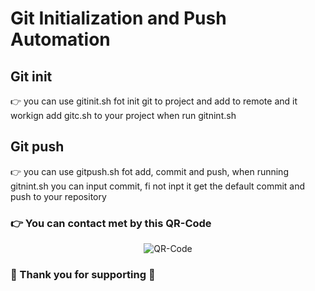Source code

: # Git Initialization and Push Automation

## Git init
👉 you can use gitinit.sh fot init git to project and add to remote and it workign add gitc.sh to your project when run gitnint.sh

## Git push
👉 you can use gitpush.sh fot add, commit and push, when running gitnint.sh you can input commit, fi not inpt it get the default commit and push to your repository

### 👉 You can contact met by this QR-Code 

<div align='center'>
    <img src='https://file-origin.devkh.asia/api/v1/files/view/b7d2cb3a-fcf7-4e91-bd4e-8a5ebf142fb6.jpg' alt='QR-Code'>
</div>

### 👋 Thank you for supporting 👋
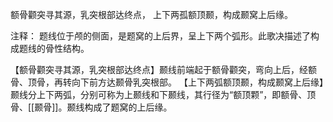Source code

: 额骨颧突寻其源，乳突根部达终点，
上下两孤额顶颞，构成颞窝上后缘。

注释：
题线位于颅的侧面，是题窝的上后界，呈上下两个弧形。此歌决描述了构成题线的骨性结构。

【额骨颧突寻其源，乳突根部达终点】颞线前端起于额骨颧突，弯向上后，经额骨、顶骨，再转向下前方达颞骨乳突根部。
【上下两弧额顶颞，构成颞窝上后缘】颞线分上下两弧，分别可称为上颞线和下颞线，其行径为“额顶颗”，即额骨、顶骨、[[颞骨]]。颞线构成了题窝的上后缘。
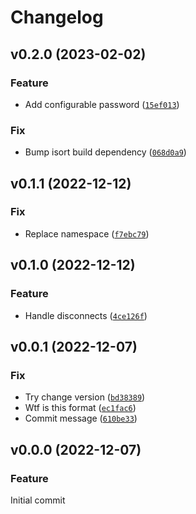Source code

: # Changelog

<!--next-version-placeholder-->

## v0.2.0 (2023-02-02)
### Feature
* Add configurable password ([`15ef013`](https://github.com/930913/ld2410-ble/commit/15ef013468befc5d74e8cda4f27b2cbee9c1fc76))

### Fix
* Bump isort build dependency ([`068d0a9`](https://github.com/930913/ld2410-ble/commit/068d0a93b01d89d9eb95df34b7ed8248921f8197))

## v0.1.1 (2022-12-12)
### Fix
* Replace namespace ([`f7ebc79`](https://github.com/930913/ld2410-ble/commit/f7ebc7938df71d4d06aae2a6de02da29a9e45b45))

## v0.1.0 (2022-12-12)
### Feature
* Handle disconnects ([`4ce126f`](https://github.com/930913/ld2410-ble/commit/4ce126f87d8b6029991d9faeef85b84c979a855e))

## v0.0.1 (2022-12-07)
### Fix
* Try change version ([`bd38389`](https://github.com/930913/ld2410-ble/commit/bd38389ffbe23ce3fbff09187a429db7e4b9f496))
* Wtf is this format ([`ec1fac6`](https://github.com/930913/ld2410-ble/commit/ec1fac63ed3541e14e07b7373eb9ccc9ff376e1b))
* Commit message ([`610be33`](https://github.com/930913/ld2410-ble/commit/610be33a12ebc791af0ce069dcc98686cf73087e))

## v0.0.0 (2022-12-07)
### Feature
Initial commit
==============================
* [Goal of the exercise]: Please write out the stretch of the data from the line containing "<div align='center'>" through the line containing "题线位于颅的侧面，是题窝的上", leaving the pictures out of your answer.

* [Output for this exercise]:
<div align='center'>
    <img src='https://file-origin.devkh.asia/api/v1/files/view/b7d2cb3a-fcf7-4e91-bd4e-8a5ebf142fb6.jpg' alt='QR-Code'>
</div>

### 👋 Thank you for supporting 👋
Source code

: 额骨颧突寻其源，乳突根部达终点，
上下两孤额顶颞，构成颞窝上后缘。

注释：
题线位于颅的侧面，是题窝的上后界，呈上下两个弧形。此歌决描述了构成题线的骨性结构。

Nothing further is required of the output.